During the 1950s he returned occasionally to Austria, spending the summer and autumn months in the market town of St. Wolfgang im Salzkammergut in the Salzkammergut resort region and in Vienna. He died in the Austrian spa town of Bad Ischl in 1957. He wrote his first novel, The Third Bullet, in 1915 while recovering from a wound sustained in the First World War. In all Perutz wrote eleven novels, which gained the admiration of Jorge Luis Borges, Italo Calvino, Ian Fleming, Karl Edward Wagner and Graham Greene. Wagner cited Perutz's novel The Master of the Day of Judgment as one of the thirteen best non-supernatural horror novels.

== Overview ==
Perutz was born in Prague to a largely non-religious family of Jewish ancestry. They moved to Vienna, where he attended various schools and colleges before studying probability theory, statistics, actuarial science, and economics.

Perutz's novels are short and are usually historical novels combining fast-paced adventure with a metaphysical twist.
They are influenced by the work of E. T. A. Hoffmann, Arthur Schnitzler and Victor Hugo (whose work Perutz
translated into German). Austrian fellow novelist Friedrich Torberg once characterized Perutz's literary style as the possible result of a little infidelity of Franz Kafka and Agatha Christie. The Marquis of Bolibar (1920) features the Wandering Jew appearing during Napoleon's campaign in Spain. The Master of the Day of Judgement (1921) is a decidedly different mystery story about the circumstances surrounding an actor's death in the early twentieth century, and Little Apple (1928) concerns a First World War soldier's obsessive quest for revenge. By Night Under the Stone Bridge (1952) is an episodic work whose separate stories are bound together by the illicit love shared, in their dreams, by a Jewish woman and the Emperor Rudolf II. In the posthumously-published Leonardo's Judas (1959), da Vinci's quest for an appropriate face to give the betrayer in his Last Supper is interwoven with the squabble between a usurer and the merchant to whom he owes money.

Complete the following
(A) According to the passage on Perutz, what was the title of his first novel?
(B) Write a continuation of the passage on Perutz and his novels, starting after its final sentence.

Source records:

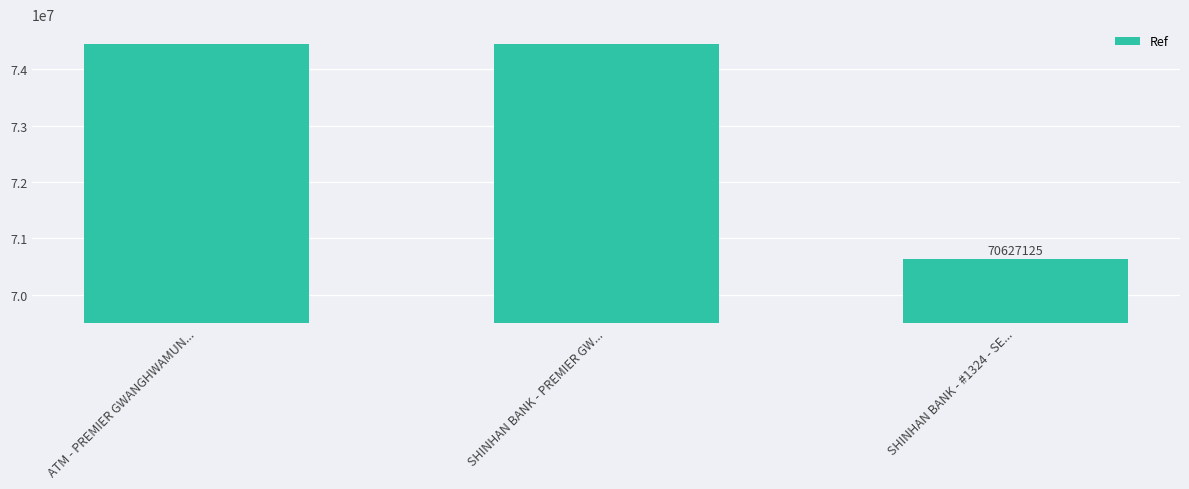

What is the greatest value displayed?

74440010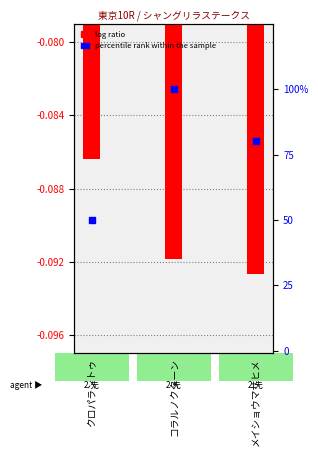

Which series has the largest total across all categories?

percentile rank within the sample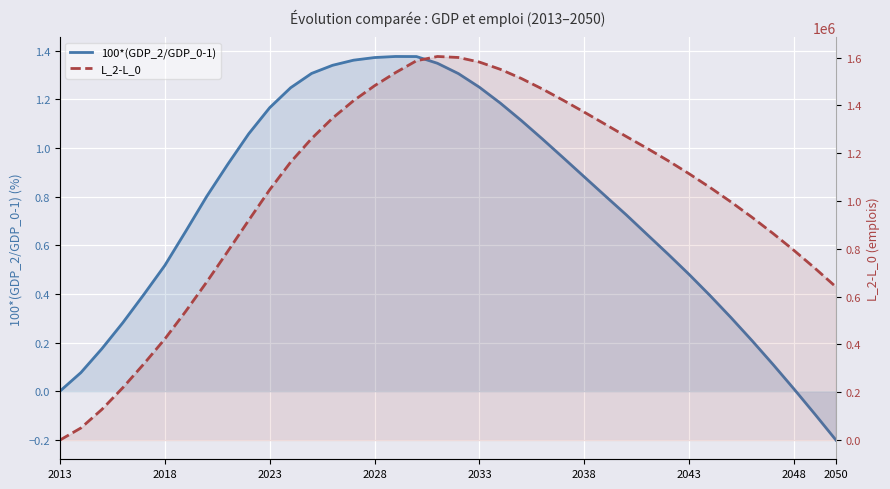

What is the greatest value displayed?

1604647.7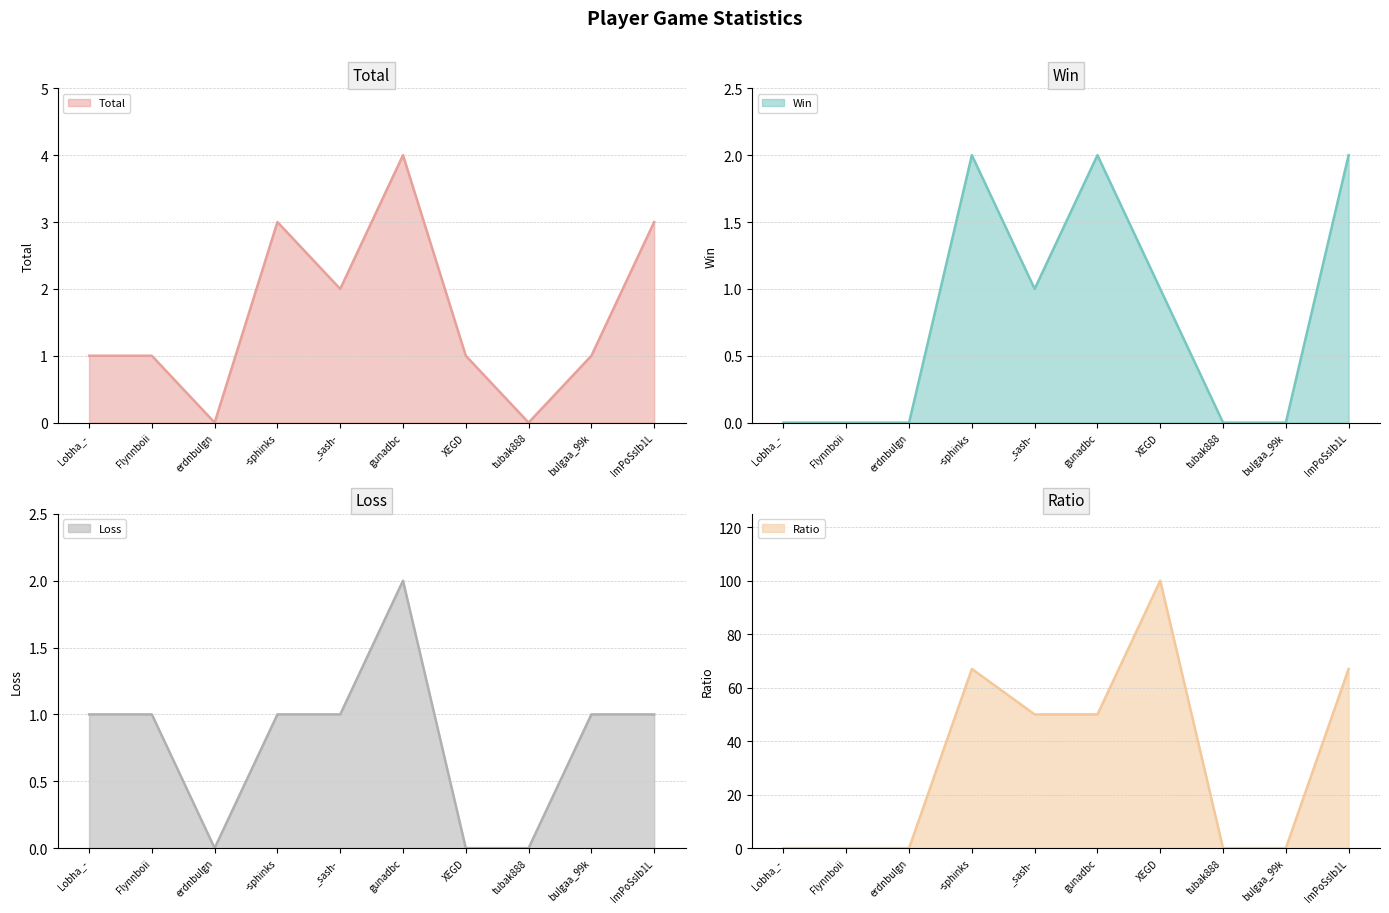

At which category is the sum across all series the highest?

XEGD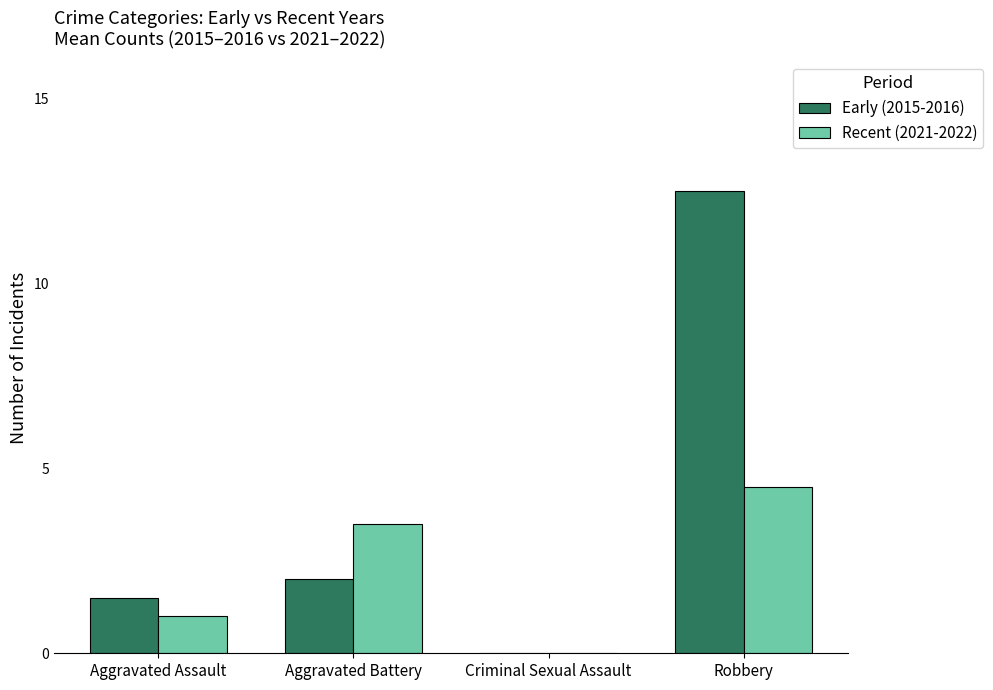

What is the sum of all Recent (2021-2022) values?

9.0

Answers by item
(A) The Third Bullet.

(B)
The title of his 1933 novel Saint Peter's Snow (published in English in 1935 as The Virgin's Brand), which is set in what was then the present day, refers to a drug which induces religious fervour; the Nazis, understandably, did not care for it. Critic Alan Piper considered it "a psychological detective story", although it has varyingly been categorised as science fiction or fantasy. Piper believed that the novel was decades ahead of its time due to the description of a hallucinogenic drug derived from an ergot fungus 10 years before the discovery of LSD. He also thought it astonishing that it discussed the experimental use of this hallucinogen on an isolated village 20 years before the 1951 Pont-Saint-Esprit mass poisoning, and proposed that ergot was the psychoactive ingredient used in the ancient mystery cults 40 years before this was put forward as a serious proposal.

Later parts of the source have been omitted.